To make a very long story short: I had to reprimand my daughter about something she posted on social media about the boy who randomly slid his hand up her shirt. Yes, HE harasses her, HE is dating her best friend since 1st grade and friend takes his side, HE bullies my daughter at school to intimidate her from talking, her mental health took a huge hit, I had to pull her out of the school, but she was reprimanded and had charges dangling over her head because of talking about it, yet this little fucker receives no consequences. His mother said, “My son wouldn’t do that”.
PARENTS: LISTEN! We’re all human and flawed. Yes, even your child. Believing that your child just simply isn’t capable of doing something is a poison like no other. If we do not have uncomfortable discussions with our children, we will only create monsters of privilege with no accountability. (See:Trump)
This whole situation is bringing up unpleasant memories. PTSD in full effect. I just don’t understand how this is still happening 20 years later?! That’s fucked up.
The conversation I had with her was to the point and unremarkable. The disgust and despair I feel for having to have had it at all … I don’t even have words to describe.
Wild hearts can’t be broken, baby girl.
It hurts, yes, but that’s growing pains.
I know you think you’re a mess, but trust momma, you’re just breaking chains years ahead of your time.

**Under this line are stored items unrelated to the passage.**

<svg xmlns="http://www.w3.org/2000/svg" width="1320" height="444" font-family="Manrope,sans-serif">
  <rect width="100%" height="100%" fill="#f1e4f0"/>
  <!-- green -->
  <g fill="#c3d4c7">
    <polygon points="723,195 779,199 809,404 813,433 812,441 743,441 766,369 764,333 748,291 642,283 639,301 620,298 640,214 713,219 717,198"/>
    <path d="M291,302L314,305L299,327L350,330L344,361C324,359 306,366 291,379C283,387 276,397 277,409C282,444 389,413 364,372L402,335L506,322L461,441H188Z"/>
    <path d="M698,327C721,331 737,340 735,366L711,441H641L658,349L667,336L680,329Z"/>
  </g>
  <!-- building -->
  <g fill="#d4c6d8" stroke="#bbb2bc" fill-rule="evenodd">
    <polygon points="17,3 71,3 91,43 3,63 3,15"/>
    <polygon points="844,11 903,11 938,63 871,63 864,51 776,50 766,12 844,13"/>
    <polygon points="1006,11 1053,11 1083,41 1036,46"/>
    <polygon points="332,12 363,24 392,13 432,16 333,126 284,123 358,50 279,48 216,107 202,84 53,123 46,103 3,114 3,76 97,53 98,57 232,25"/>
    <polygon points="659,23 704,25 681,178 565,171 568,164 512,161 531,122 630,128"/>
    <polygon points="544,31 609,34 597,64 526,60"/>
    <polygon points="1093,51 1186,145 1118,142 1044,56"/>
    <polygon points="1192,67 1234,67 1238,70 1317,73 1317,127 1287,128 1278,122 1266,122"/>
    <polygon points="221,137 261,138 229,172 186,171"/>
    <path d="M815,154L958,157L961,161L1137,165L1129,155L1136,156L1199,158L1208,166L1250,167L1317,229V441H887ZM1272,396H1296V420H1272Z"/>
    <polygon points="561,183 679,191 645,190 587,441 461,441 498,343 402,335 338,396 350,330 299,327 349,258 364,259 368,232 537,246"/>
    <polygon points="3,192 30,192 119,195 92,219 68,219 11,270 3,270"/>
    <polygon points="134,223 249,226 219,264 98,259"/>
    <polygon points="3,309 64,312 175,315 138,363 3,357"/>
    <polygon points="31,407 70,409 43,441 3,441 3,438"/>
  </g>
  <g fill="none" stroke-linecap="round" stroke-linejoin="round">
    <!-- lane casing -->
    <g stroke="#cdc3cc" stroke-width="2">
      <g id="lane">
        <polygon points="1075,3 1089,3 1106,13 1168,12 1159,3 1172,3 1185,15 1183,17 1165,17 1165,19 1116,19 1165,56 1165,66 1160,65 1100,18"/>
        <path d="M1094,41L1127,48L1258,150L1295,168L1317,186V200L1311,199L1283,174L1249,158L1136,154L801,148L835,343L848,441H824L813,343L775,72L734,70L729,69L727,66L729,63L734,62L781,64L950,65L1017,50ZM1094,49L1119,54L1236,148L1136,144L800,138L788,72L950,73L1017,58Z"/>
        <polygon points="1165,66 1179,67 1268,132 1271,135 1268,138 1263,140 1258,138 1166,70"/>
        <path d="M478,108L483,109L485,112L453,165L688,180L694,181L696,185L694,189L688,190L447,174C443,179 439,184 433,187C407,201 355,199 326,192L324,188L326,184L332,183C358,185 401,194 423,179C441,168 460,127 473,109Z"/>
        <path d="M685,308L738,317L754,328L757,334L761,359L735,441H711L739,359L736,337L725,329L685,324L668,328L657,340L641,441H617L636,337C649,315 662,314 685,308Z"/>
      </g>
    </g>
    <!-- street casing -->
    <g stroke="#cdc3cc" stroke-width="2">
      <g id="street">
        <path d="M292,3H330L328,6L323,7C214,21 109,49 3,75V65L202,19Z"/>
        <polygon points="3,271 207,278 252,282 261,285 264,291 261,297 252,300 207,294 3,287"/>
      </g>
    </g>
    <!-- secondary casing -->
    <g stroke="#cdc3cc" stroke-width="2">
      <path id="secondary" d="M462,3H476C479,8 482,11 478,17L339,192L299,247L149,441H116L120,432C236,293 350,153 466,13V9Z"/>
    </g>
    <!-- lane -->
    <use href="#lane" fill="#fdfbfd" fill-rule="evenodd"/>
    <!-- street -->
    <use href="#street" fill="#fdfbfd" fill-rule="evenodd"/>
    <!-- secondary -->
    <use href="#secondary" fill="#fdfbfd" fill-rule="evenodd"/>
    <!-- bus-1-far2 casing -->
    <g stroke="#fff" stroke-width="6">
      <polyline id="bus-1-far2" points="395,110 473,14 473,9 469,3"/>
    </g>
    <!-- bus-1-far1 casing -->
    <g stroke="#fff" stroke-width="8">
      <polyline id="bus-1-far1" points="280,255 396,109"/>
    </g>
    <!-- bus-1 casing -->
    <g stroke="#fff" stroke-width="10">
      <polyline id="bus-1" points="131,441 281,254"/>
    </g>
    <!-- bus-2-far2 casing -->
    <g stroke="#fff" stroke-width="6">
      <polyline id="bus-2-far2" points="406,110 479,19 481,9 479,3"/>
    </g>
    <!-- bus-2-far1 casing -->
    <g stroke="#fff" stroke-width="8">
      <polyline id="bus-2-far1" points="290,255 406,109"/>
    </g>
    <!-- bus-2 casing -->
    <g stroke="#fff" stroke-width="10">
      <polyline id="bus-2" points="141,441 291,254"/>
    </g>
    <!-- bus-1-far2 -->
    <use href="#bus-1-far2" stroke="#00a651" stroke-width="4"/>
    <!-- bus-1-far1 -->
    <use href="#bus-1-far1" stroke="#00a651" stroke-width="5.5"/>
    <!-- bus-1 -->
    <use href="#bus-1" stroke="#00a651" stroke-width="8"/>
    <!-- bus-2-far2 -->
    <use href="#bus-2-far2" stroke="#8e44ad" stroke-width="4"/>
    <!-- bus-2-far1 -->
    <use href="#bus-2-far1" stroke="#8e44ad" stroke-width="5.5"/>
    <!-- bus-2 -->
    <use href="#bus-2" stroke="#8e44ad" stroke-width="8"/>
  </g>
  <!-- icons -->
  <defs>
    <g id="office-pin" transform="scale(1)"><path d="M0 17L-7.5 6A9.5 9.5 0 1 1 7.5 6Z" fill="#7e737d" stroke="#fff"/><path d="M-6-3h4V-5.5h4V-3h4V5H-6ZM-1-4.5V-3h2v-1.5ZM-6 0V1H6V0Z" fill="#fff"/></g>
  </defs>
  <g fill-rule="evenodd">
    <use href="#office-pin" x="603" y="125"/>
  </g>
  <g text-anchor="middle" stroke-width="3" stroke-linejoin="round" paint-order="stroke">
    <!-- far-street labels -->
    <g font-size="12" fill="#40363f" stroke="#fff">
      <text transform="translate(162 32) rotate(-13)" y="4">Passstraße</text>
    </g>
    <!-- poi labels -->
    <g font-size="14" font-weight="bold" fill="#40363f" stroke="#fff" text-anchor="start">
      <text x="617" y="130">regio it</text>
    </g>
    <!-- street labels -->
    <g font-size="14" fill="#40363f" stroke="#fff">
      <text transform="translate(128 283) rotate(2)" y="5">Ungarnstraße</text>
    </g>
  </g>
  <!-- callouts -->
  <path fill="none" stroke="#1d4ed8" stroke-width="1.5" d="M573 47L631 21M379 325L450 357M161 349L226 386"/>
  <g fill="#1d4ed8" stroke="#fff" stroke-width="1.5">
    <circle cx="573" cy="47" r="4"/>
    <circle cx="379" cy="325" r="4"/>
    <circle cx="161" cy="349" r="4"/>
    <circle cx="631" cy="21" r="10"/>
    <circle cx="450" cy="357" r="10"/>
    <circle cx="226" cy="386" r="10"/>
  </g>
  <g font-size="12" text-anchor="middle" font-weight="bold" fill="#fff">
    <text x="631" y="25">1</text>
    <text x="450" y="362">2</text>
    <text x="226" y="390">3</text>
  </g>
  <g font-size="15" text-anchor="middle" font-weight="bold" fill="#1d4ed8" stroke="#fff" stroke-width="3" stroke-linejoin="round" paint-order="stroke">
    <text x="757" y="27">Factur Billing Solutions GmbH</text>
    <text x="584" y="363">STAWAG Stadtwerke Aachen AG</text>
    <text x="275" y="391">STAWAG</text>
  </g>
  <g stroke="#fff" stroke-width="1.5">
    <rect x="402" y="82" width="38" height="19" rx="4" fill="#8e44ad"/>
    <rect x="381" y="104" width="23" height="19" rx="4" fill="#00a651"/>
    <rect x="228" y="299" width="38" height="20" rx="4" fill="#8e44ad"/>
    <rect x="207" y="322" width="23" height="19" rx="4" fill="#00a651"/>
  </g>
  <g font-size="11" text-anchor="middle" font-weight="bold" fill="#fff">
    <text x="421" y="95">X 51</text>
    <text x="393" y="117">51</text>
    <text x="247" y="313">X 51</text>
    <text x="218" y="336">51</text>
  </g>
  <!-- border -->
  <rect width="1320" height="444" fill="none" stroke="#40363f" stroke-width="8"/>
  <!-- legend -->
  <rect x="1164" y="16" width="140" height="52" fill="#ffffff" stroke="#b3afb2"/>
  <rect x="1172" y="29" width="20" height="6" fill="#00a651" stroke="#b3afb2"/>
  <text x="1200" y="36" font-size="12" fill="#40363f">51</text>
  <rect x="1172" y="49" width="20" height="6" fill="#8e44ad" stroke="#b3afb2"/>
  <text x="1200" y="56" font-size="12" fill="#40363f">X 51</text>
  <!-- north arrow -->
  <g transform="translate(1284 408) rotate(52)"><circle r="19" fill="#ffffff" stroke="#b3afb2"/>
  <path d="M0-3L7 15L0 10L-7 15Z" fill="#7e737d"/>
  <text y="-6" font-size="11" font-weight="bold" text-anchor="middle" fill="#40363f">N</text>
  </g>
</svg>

I’m proud of you. Stay woke.
No matter what anyone does, says or thinks about it, I’ll fight for us to know the truth. I’ll never surrender.
This is OUR rally cry.
Sometimes, when I’m recovering medically, being alone let’s my mind wonder to dark corners. I get really hard on myself.

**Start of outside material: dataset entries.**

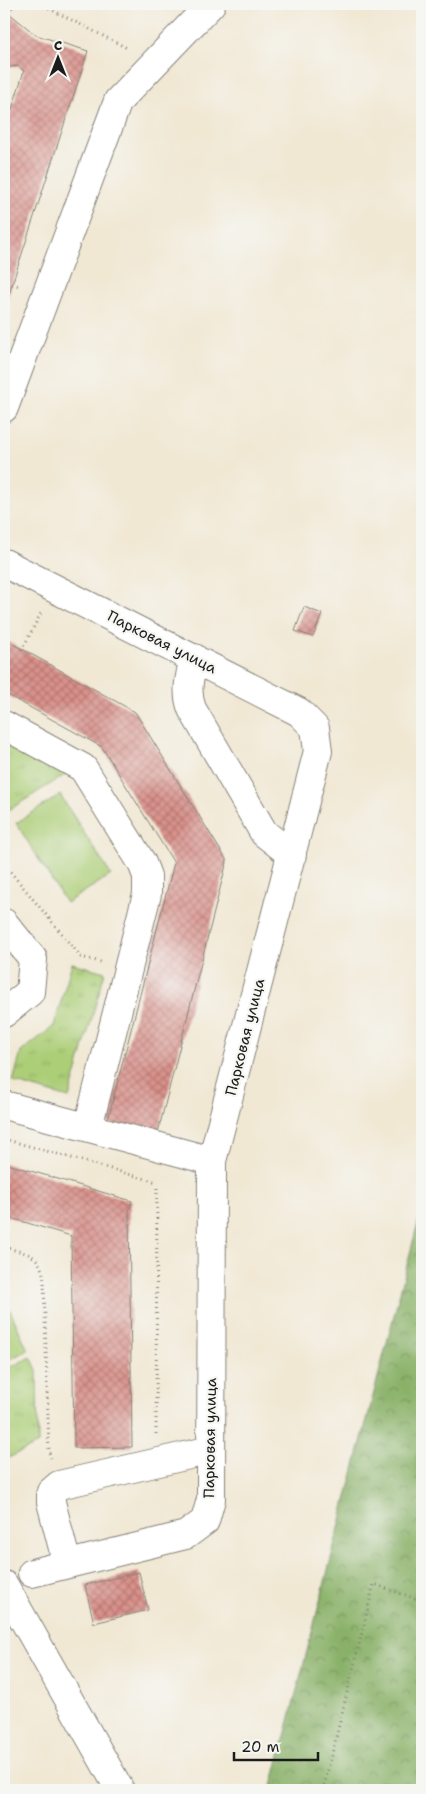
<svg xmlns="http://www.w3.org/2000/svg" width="426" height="1794" viewBox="0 0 426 1794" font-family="'Shantell Sans',sans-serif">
<defs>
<pattern id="forest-crowns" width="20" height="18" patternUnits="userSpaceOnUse" patternTransform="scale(1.25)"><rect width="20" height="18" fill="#89b168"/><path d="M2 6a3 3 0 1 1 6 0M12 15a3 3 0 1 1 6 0" fill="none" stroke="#6f8f55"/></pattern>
<pattern id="park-tufts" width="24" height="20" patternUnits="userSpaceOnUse" patternTransform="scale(1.25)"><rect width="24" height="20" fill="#acce77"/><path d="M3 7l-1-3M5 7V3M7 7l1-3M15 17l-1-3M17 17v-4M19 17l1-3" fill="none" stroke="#93b066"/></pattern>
<pattern id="building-cross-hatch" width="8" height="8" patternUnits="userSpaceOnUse" patternTransform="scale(1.25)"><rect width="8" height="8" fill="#da918b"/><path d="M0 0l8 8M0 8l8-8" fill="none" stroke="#b07671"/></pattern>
</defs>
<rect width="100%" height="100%" fill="#f6f6f2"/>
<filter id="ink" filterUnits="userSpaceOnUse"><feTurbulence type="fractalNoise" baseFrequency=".02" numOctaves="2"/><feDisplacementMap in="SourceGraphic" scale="10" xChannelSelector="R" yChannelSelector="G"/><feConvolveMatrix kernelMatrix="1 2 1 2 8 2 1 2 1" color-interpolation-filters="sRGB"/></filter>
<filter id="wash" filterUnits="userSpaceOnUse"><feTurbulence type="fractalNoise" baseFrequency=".0096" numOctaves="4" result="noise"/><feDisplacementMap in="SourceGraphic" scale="20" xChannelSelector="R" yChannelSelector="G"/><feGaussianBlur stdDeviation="1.12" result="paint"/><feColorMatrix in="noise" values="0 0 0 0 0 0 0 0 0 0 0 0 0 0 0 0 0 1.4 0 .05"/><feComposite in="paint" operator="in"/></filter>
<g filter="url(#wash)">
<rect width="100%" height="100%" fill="#f1e8d4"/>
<path fill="url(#forest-crowns)" stroke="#526642" d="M 422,1207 L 422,1790 L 271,1790 Z"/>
<path fill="url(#park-tufts)" stroke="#64754a" d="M 4,735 L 68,773 L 4,813 Z
M 72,963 L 105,972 L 69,1098 L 13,1082 L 21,1052 L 54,1026 Z
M 31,1357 L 37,1370 L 38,1444 L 6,1459 L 4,1455 L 4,1370 Z"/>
<path fill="#acce77" stroke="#64754a" d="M 60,795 L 111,875 L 66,903 L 16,823 Z
M 4,1297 L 28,1350 L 4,1362 Z"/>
<g id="blocks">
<path fill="url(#building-cross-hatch)" d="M 4,9 L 36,35 L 88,51 L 4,309 L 4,134 L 24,71 L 18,66 L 10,67 L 4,62 Z
M 304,607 L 322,614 L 313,637 L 295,631 Z
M 4,639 L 135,712 L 227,861 L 157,1136 L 107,1123 L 174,863 L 102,747 L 4,693 Z
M 4,1163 L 132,1201 L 129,1211 L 132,1447 L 74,1448 L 71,1236 L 4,1216 Z
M 139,1572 L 148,1610 L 94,1623 L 85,1585 Z"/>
</g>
</g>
<g filter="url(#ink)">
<use href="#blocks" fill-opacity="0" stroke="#868278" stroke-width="1"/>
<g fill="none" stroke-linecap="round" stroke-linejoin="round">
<defs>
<path id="minor" d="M 4,408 L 118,101 L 211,4
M 4,563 L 299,712 L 315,728 L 318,751 L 212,1161 L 211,1499 L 205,1521 L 186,1535 L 32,1573
M 194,658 C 190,676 185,691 192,709 L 264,833 L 292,855
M 4,725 L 83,768 L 142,863 L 147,876 L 147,894 L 88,1127
M 4,923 L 33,959 L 30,992 L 4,1013
M 4,1105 L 212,1161
M 67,1564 L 51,1502 L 51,1492 L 59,1485 L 211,1450
M 4,1585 L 120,1790"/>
</defs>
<use href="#minor" stroke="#868278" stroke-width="30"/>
<path stroke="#868278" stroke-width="3" stroke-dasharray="1 4" stroke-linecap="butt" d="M 40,4 L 129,49
M 8,12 L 15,4
M 12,284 L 19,286
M 22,650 L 41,613
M 4,864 L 81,957 L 101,962
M 4,1139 L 157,1182 L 156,1435
M 4,1247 C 27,1254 40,1252 44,1280 L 49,1452 L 51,1458
M 323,1790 L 374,1584 L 422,1601"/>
<use href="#minor" stroke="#fff" stroke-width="28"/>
</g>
</g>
<g text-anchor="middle" stroke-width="4.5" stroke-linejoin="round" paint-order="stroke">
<g font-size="15" fill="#1c1c1c" stroke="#f6f6f2">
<text transform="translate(162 642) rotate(27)" y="5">Парковая улица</text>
<text transform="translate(245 1037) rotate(-76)" y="5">Парковая улица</text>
<text transform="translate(210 1438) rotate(-89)" y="5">Парковая улица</text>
</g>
</g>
<rect width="426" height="1794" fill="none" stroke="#f6f6f2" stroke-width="20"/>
<g transform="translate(58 58)" stroke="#f6f6f2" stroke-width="4" paint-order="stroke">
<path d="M0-4L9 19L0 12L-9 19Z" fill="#1c1c1c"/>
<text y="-8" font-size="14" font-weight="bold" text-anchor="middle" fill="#1c1c1c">С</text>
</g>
<path d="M234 1752v8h84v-8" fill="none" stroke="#1c1c1c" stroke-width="2.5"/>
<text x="241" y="1752" font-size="15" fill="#1c1c1c" stroke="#f6f6f2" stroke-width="4" paint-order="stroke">20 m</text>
</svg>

My Dad called tonight and he wasn’t having any of it.
As I cried to him about all the things that keep a middle-aged, single mother up at night, all the things I put away from everyone else, but Dad, he stopped me in my tracks. He told me that HE. ADMIRED. ME. That I was was one of the strongest women he knew because I have survived multiple wounds and sufferings beyond what most people would be crushed beneath singularly.
I said, “Dad, I just feel like I’m always trying to do the right thing and I keep on coming up short.”
He replied, “You have an adopted special-needs son who would likely be dead if not for you and who you treat just like your own biological children, because he is to you and anyone else who knows you. You advocated for him through everything. You might not have much but you always get what your kids need. You raised some incredibly resilient kiddos. You have life long friends because you’re a wonderful friend. That’s incredibly rare, Stephie. C’mon, give yourself some credit.”
Just as I was going to bed, I started thinking that I had not accomplished as many things as I had wanted to today, when my dog, Zeke, walked into my room. I just looked down at him and smiled, realizing that even on my worst days, I’ve rescued five animals. Things may not be the way we want, but yet, still we have what we need; and no matter what ANYONE else may think or say…my kids still say “I love you, Mommy” and that’s all the things.
The smallest act of kindness outweighs the grandest intentions.